Trapped under ice gene muhteşem rifflerden oluşmuş, bu nedenle headbang sırasında boyun kıran, trashin dibi... Hetfield ‘in gene ergen tonundaki sesi pek bir güzeldir. Sözlerden önce girişte hızlı bir solocuk vardır. Ekolu ekolu gelen ( belkide koroydu hatırlamıyorum ) freezing – screaming – cry out – kelimelerinin söylenişi enfestir. Özellikle ritm gitar, şarkının en güzel yanıdır. Arada hissettirmeden, harika bir şekilde doldurur şarkıyı.

Escape “out for my own, out to be free – one with my mind, they just cant see – no need to hear things that they say – life is for my own to live my own way “ şeklinde ki kafiyeli dizelerini Hetfield ‘ın harika ses tonuyla ezberleten, gene can alıcı rifflere sahip, arada hız kesip soluklandıran, ardından fena bir soloyla güzel güzel biten, harika bir şarkıdır.

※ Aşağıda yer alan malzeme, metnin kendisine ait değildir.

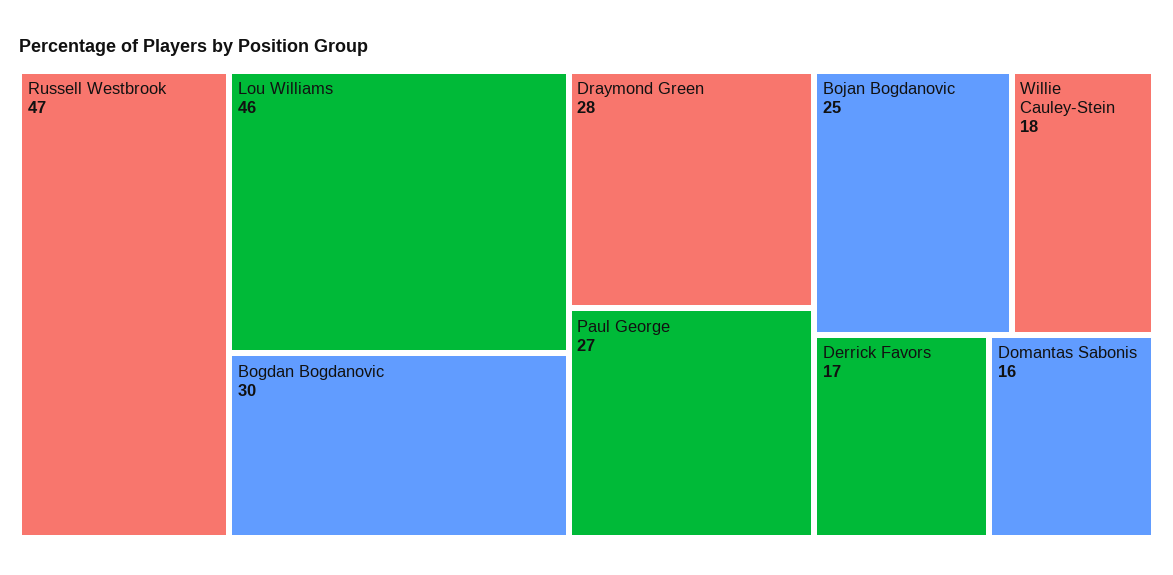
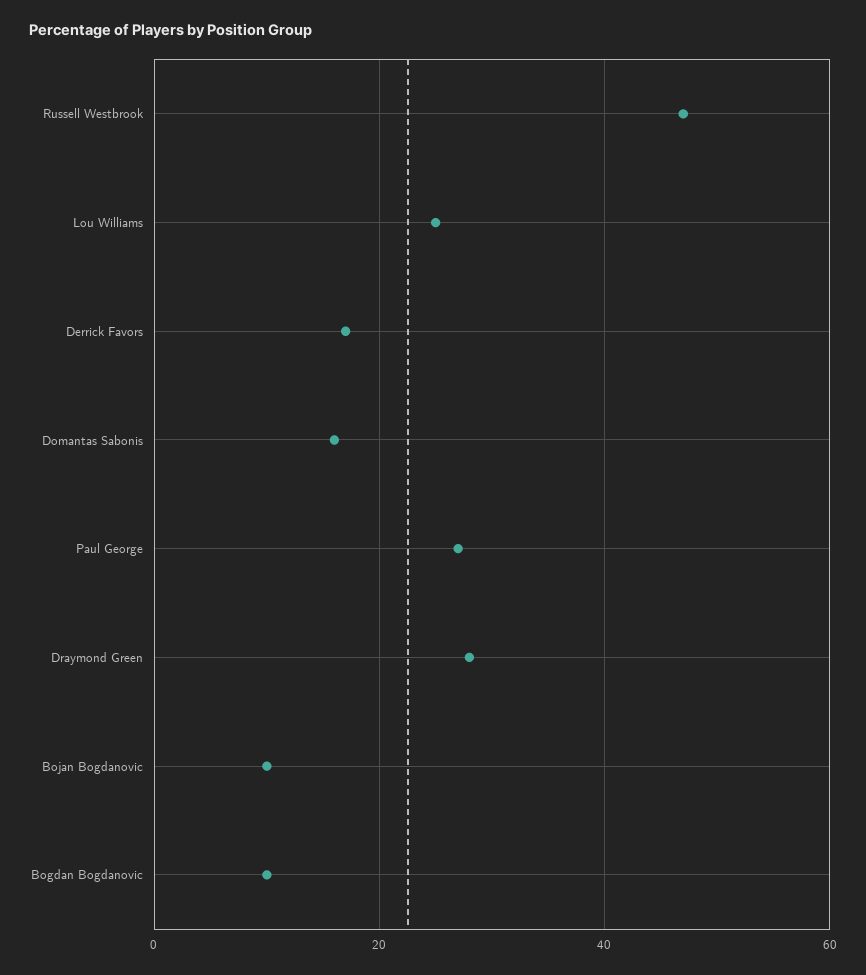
  {
    "Russell Westbrook": 47,
-   "Lou Williams": 46,
+   "Lou Williams": 25,
-   "Bogdan Bogdanovic": 30,
+   "Bogdan Bogdanovic": 10,
    "Draymond Green": 28,
    "Paul George": 27,
-   "Bojan Bogdanovic": 25,
+   "Bojan Bogdanovic": 10,
-   "Willie Cauley-Stein": 18,
    "Derrick Favors": 17,
    "Domantas Sabonis": 16
  }

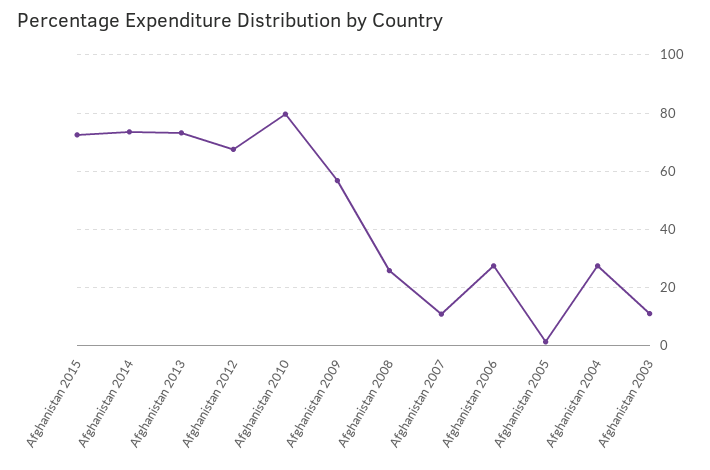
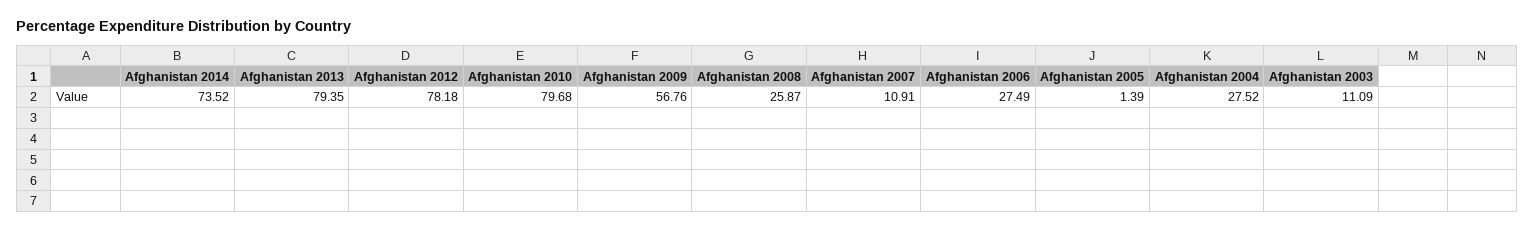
  {
-   "Afghanistan 2015": 72.5,
    "Afghanistan 2014": 73.52,
-   "Afghanistan 2013": 72.5,
+   "Afghanistan 2013": 79.35,
-   "Afghanistan 2012": 67.5,
+   "Afghanistan 2012": 78.18,
    "Afghanistan 2010": 79.68,
    "Afghanistan 2009": 56.76,
    "Afghanistan 2008": 25.87,
    "Afghanistan 2007": 10.91,
    "Afghanistan 2006": 27.49,
    "Afghanistan 2005": 1.39,
    "Afghanistan 2004": 27.52,
    "Afghanistan 2003": 11.09
  }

Creeping death rahat rahat bas gitar duymamıza izin verilmiş yegane parçadır sanki. Metallica ‘nın en baba parçalarından birisi olmasını sağlayan nefis melodisine söylenecek tek bir söz yok. “ die by my hand – i creep accross the land – killing first born man “ dizelerini ezberlememeye imkan yoktur.

The call of ktulu, albümün selefi Master of Puppets 'da yer alan Orion ‘un karşılığıdır bu albümde. Enstürmantal parça hakkında yorum yapmaya gerek bile yok aslında, dinlenmesi yeterlidir efsane albümü kapatmak için.